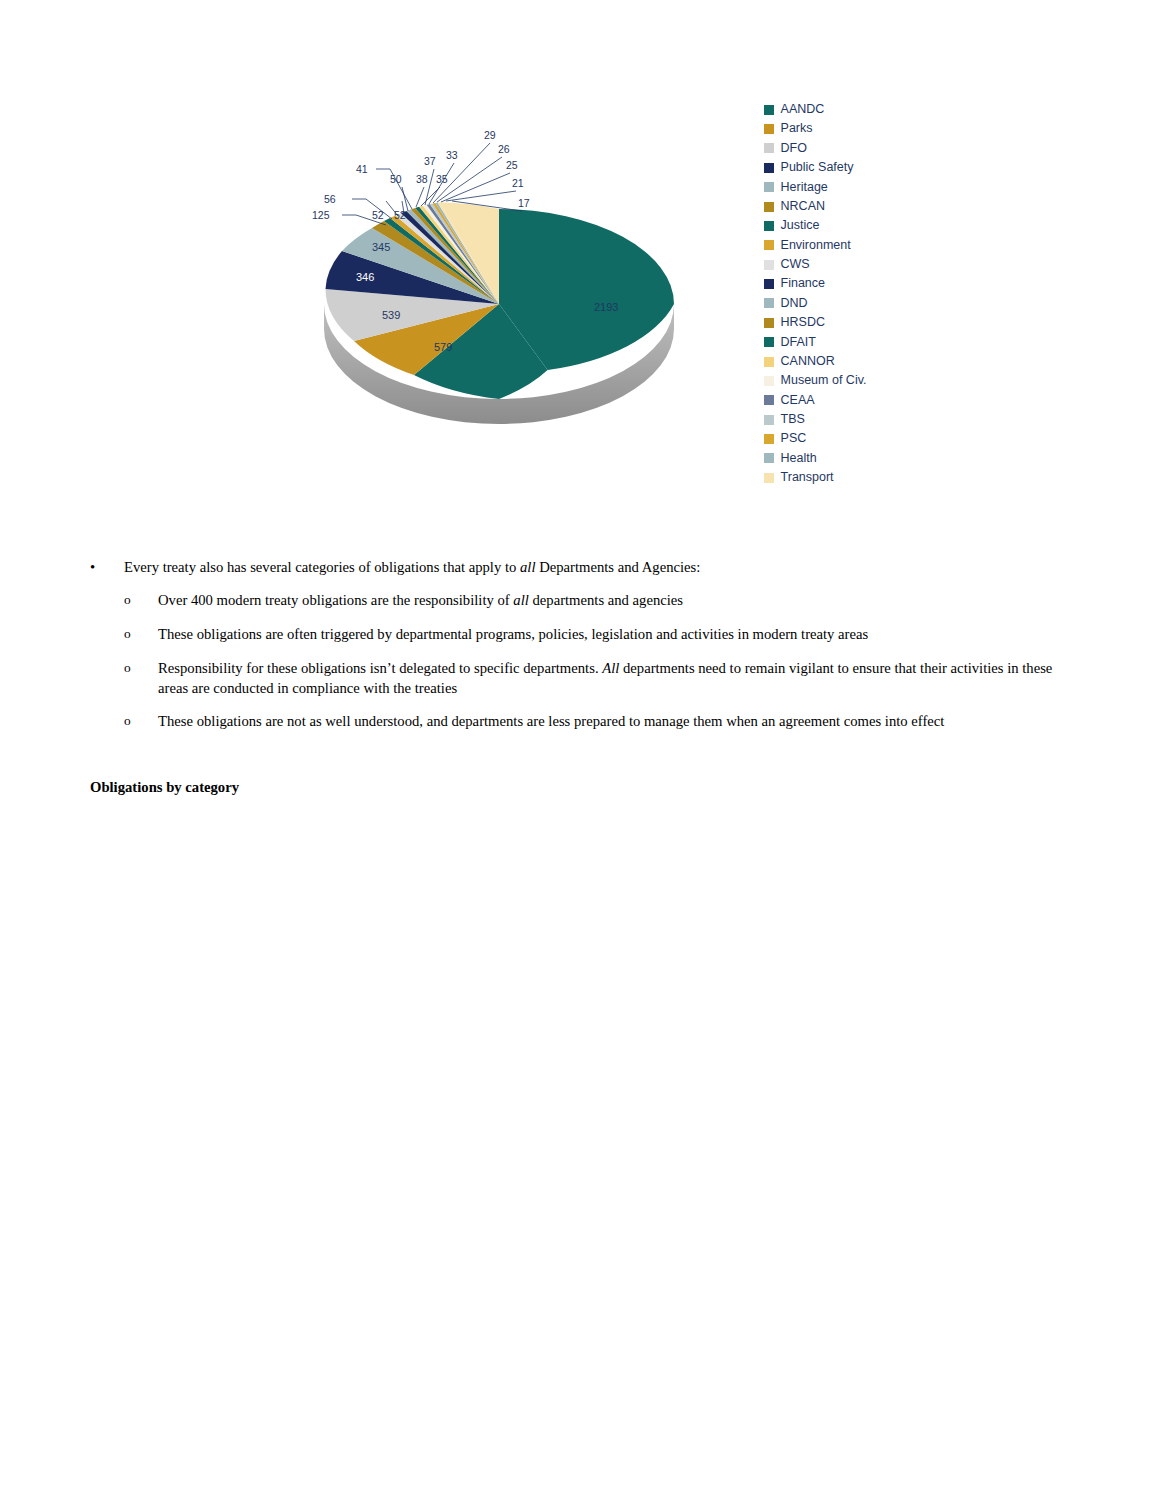2193 579 539 346 345 125 56 52 52 50 41 38 35 37 33 29 26 25 21 17
AANDC
Parks
DFO
Public Safety
Heritage
NRCAN
Justice
Environment
CWS
Finance
DND
HRSDC
DFAIT
CANNOR
Museum of Civ.
CEAA
TBS
PSC
Health
Transport
Every treaty also has several categories of obligations that apply to all Departments and Agencies:
Over 400 modern treaty obligations are the responsibility of all departments and agencies
These obligations are often triggered by departmental programs, policies, legislation and activities in modern treaty areas
Responsibility for these obligations isn’t delegated to specific departments. All departments need to remain vigilant to ensure that their activities in these areas are conducted in compliance with the treaties
These obligations are not as well understood, and departments are less prepared to manage them when an agreement comes into effect
Obligations by category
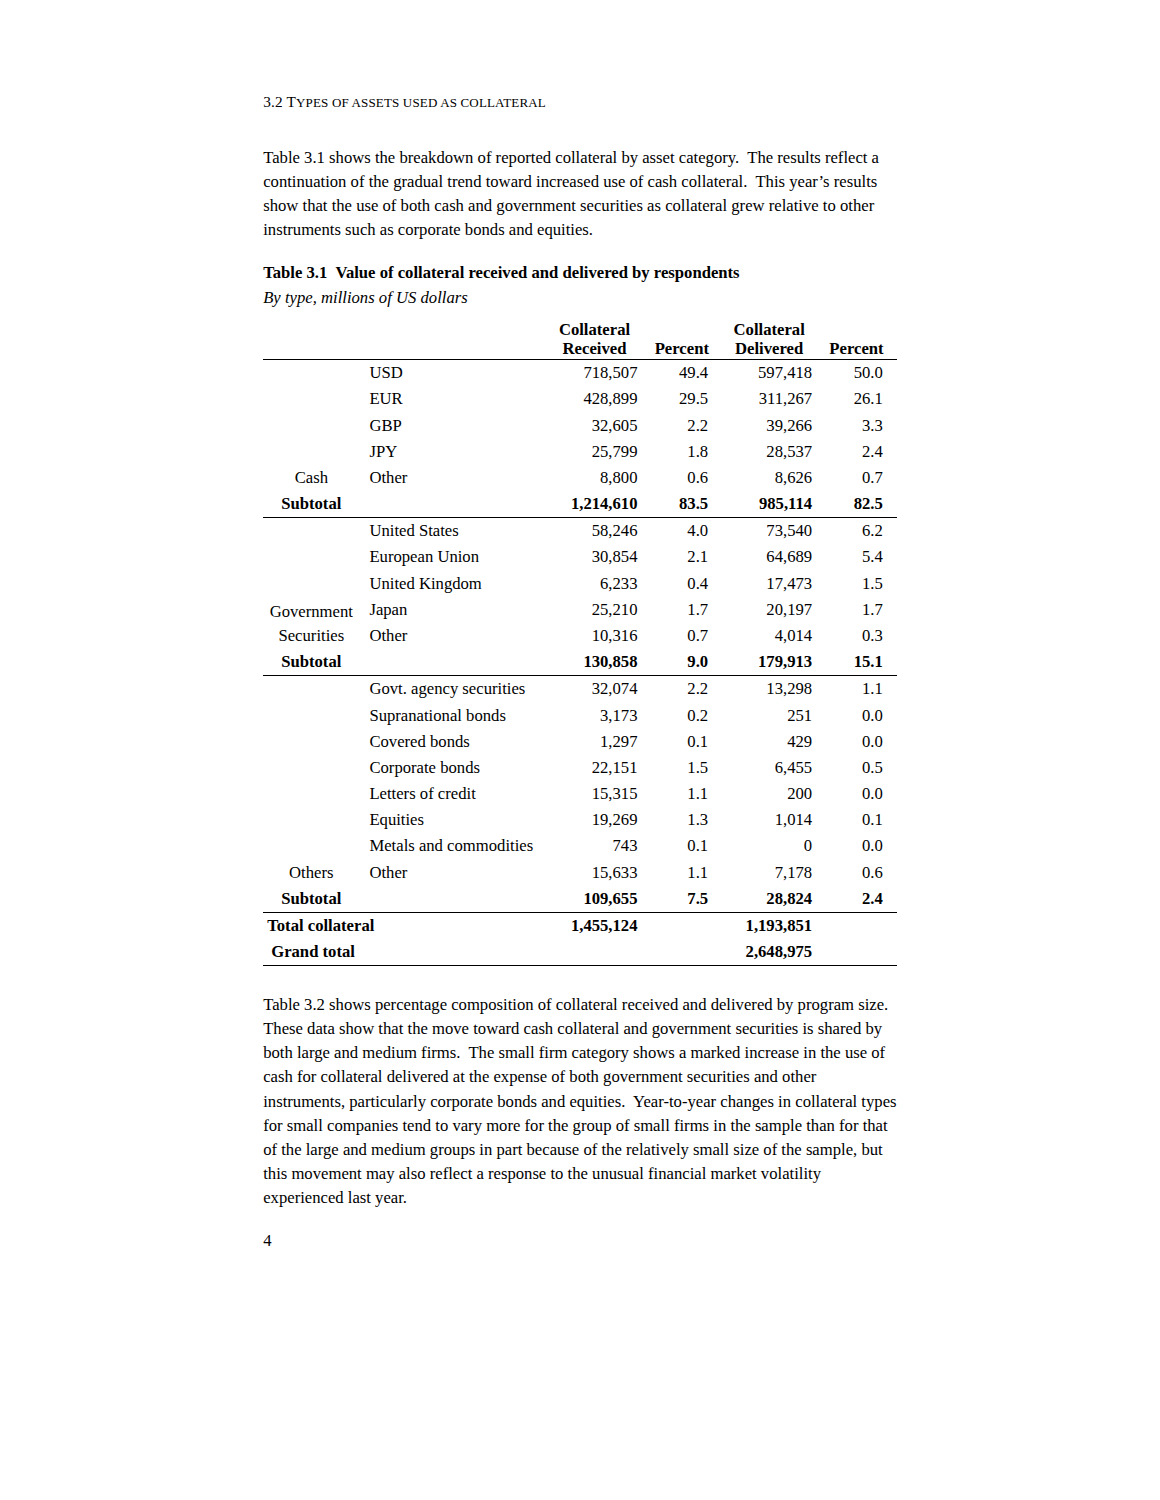3.2 TYPES OF ASSETS USED AS COLLATERAL
Table 3.1 shows the breakdown of reported collateral by asset category. The results reflect a continuation of the gradual trend toward increased use of cash collateral. This year’s results show that the use of both cash and government securities as collateral grew relative to other instruments such as corporate bonds and equities.
Table 3.1 Value of collateral received and delivered by respondents
By type, millions of US dollars
| | | Collateral Received | Percent | Collateral Delivered | Percent |
| --- | --- | --- | --- | --- | --- |
| Cash | USD | 718,507 | 49.4 | 597,418 | 50.0 |
| EUR | 428,899 | 29.5 | 311,267 | 26.1 |
| GBP | 32,605 | 2.2 | 39,266 | 3.3 |
| JPY | 25,799 | 1.8 | 28,537 | 2.4 |
| Other | 8,800 | 0.6 | 8,626 | 0.7 |
| Subtotal | 1,214,610 | 83.5 | 985,114 | 82.5 |
| Government Securities | United States | 58,246 | 4.0 | 73,540 | 6.2 |
| European Union | 30,854 | 2.1 | 64,689 | 5.4 |
| United Kingdom | 6,233 | 0.4 | 17,473 | 1.5 |
| Japan | 25,210 | 1.7 | 20,197 | 1.7 |
| Other | 10,316 | 0.7 | 4,014 | 0.3 |
| Subtotal | 130,858 | 9.0 | 179,913 | 15.1 |
| Others | Govt. agency securities | 32,074 | 2.2 | 13,298 | 1.1 |
| Supranational bonds | 3,173 | 0.2 | 251 | 0.0 |
| Covered bonds | 1,297 | 0.1 | 429 | 0.0 |
| Corporate bonds | 22,151 | 1.5 | 6,455 | 0.5 |
| Letters of credit | 15,315 | 1.1 | 200 | 0.0 |
| Equities | 19,269 | 1.3 | 1,014 | 0.1 |
| Metals and commodities | 743 | 0.1 | 0 | 0.0 |
| Other | 15,633 | 1.1 | 7,178 | 0.6 |
| Subtotal | 109,655 | 7.5 | 28,824 | 2.4 |
| Total collateral | 1,455,124 | | 1,193,851 | |
| Grand total | | | 2,648,975 | |
Table 3.2 shows percentage composition of collateral received and delivered by program size. These data show that the move toward cash collateral and government securities is shared by both large and medium firms. The small firm category shows a marked increase in the use of cash for collateral delivered at the expense of both government securities and other instruments, particularly corporate bonds and equities. Year-to-year changes in collateral types for small companies tend to vary more for the group of small firms in the sample than for that of the large and medium groups in part because of the relatively small size of the sample, but this movement may also reflect a response to the unusual financial market volatility experienced last year.
4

----------

PROBLEM: Every line in the data above that includes the word "modern" should be copied.

WRITTEN SOLUTION:
Over 400 modern treaty obligations are the responsibility of all departments and agencies
These obligations are often triggered by departmental programs, policies, legislation and activities in modern treaty areas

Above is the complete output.